Lançado em 2021, O Esquadrão Suicida não entra em cena pedindo licença. Ele arromba a porta com tinta neon, estilhaços e uma coragem rara: a de ser exagerado sem ser vazio. Sob a direção de James Gunn, o filme abraça a própria premissa absurda, um grupo de criminosos coagidos pelo governo a cumprir uma missão impossível, e a transforma em estilo, ritmo e, contra todas as probabilidades, em uma história com coração batendo no meio do caos.
A engrenagem narrativa é simples e cruel, como costuma ser quando Amanda Waller está no comando. A equipe é enviada à ilha de Corto Maltese, em meio a instabilidade política e paranoia militar, para apagar rastros de um segredo científico que pode virar arma, propaganda ou tragédia em escala continental. A missão, claro, não é pensada para ser justa. É pensada para funcionar. E, se alguém não voltar, isso entra como custo operacional, não como luto.
O encanto estranho do filme está no modo como ele apresenta seus personagens como peças defeituosas e, ainda assim, dignas de atenção. Arlequina surge menos como ornamento e mais como força imprevisível, com espaço para mostrar que por trás do brilho há percepção e instinto de sobrevivência. Sanguinário carrega uma dureza que parece prática, mas tem o peso de quem se acostumou a perder antes mesmo de tentar. Pacificador é a sátira perfeita de uma convicção tão absoluta que vira ameaça, uma ideia de “bem maior” que justifica qualquer coisa e, por isso, apodrece por dentro. E Rei Tubarão, ao misturar candura com destruição, faz o filme lembrar que nem todo monstro tem a mesma natureza do monstro que o mundo fabrica.
Visualmente, O Esquadrão Suicida é um espetáculo que entende composição. Há violência, muita, mas ela é usada como linguagem, quase como uma coreografia grotesca que alterna impacto e humor. Entre uma explosão e outra, o filme abre pequenas janelas de delicadeza, um gesto de afeto, um instante de dúvida, um olhar que denuncia cansaço. Esses respiros não diminuem o caos. Eles o deixam mais verdadeiro. Porque a vida, mesmo no inferno, insiste em ter detalhes bonitos.
No Brasil, o filme costuma estar disponível para streaming na Max, e também aparece com frequência para aluguel ou compra digital em lojas como Prime Video, Apple TV e Google Play, dependendo do catálogo do momento. Esse detalhe prático combina com o próprio espírito do longa, sempre circulando entre vitrine e contrabando simbólico, como se fosse um produto de entretenimento e uma acusação embrulhados no mesmo pacote.
A reflexão mais incômoda que o filme oferece não está no monstro gigantesco do enredo, mas na normalidade administrativa da crueldade. O Esquadrão é descartável por design. Há um tipo de violência que não precisa gritar, basta preencher um formulário, assinar uma ordem, apertar um botão. Nesse sentido, o filme tem mais peso do que parece à primeira vista: ele ri alto, mas aponta direto para a lógica que transforma pessoas em recursos e mortes em estratégia.

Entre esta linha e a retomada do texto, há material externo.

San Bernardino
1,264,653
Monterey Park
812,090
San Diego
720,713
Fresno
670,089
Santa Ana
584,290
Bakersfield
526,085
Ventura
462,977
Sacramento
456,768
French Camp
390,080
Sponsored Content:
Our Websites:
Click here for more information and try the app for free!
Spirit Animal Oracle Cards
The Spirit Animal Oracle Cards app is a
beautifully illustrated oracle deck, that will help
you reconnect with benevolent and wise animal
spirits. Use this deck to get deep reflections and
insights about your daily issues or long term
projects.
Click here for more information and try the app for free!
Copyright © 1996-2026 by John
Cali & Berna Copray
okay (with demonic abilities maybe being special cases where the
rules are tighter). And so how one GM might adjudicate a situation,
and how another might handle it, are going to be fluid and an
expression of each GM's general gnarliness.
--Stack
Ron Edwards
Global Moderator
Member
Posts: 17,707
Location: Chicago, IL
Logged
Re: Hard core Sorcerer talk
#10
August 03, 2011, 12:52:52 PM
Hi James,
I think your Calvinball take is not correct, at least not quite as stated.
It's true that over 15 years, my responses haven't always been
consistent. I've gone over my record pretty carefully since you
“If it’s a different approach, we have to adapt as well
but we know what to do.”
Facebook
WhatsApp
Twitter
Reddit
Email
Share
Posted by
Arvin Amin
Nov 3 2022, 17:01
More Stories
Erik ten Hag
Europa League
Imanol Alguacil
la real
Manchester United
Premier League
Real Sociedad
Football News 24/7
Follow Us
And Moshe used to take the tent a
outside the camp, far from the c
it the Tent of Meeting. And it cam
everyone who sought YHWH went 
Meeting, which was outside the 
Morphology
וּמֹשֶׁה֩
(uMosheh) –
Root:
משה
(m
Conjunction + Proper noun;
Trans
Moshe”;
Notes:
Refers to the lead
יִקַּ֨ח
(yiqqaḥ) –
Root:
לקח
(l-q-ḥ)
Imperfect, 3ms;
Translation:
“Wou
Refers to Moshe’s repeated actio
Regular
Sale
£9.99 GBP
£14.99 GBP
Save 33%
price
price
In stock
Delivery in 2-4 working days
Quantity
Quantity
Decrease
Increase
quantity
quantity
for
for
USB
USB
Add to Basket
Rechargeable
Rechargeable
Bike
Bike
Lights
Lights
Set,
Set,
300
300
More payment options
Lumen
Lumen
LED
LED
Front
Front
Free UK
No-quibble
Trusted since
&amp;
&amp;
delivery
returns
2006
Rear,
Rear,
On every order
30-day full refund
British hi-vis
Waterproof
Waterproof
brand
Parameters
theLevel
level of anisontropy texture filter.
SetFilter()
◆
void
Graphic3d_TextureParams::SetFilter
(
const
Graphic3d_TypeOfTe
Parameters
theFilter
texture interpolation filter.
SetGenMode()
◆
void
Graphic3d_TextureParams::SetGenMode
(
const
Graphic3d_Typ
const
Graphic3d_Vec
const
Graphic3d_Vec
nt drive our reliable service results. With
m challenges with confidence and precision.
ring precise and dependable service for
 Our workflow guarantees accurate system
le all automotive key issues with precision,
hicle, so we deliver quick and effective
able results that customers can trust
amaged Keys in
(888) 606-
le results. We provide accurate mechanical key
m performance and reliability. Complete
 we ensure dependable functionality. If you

E, ainda assim, ele não cai na tentação de chamar isso de redenção fácil. Aqui, redenção não é limpeza moral. É escolha miúda, imperfeita, feita tarde, feita com medo, mas feita. Um personagem decide proteger alguém mais frágil. Outro percebe que “paz” sem empatia é só domínio com outro nome. E quando o filme acerta em cheio, ele sugere que talvez o heroísmo não seja uma identidade, e sim um instante, uma fresta, um ato que dura pouco, mas muda tudo ao redor.
No fim, O Esquadrão Suicida funciona como um carnaval sangrento que diverte e acusa ao mesmo tempo. Um filme que faz piada com a morte, mas leva a sério a pergunta por trás dela: quem escolhe o sacrifício, e quem é escolhido para ser sacrificado?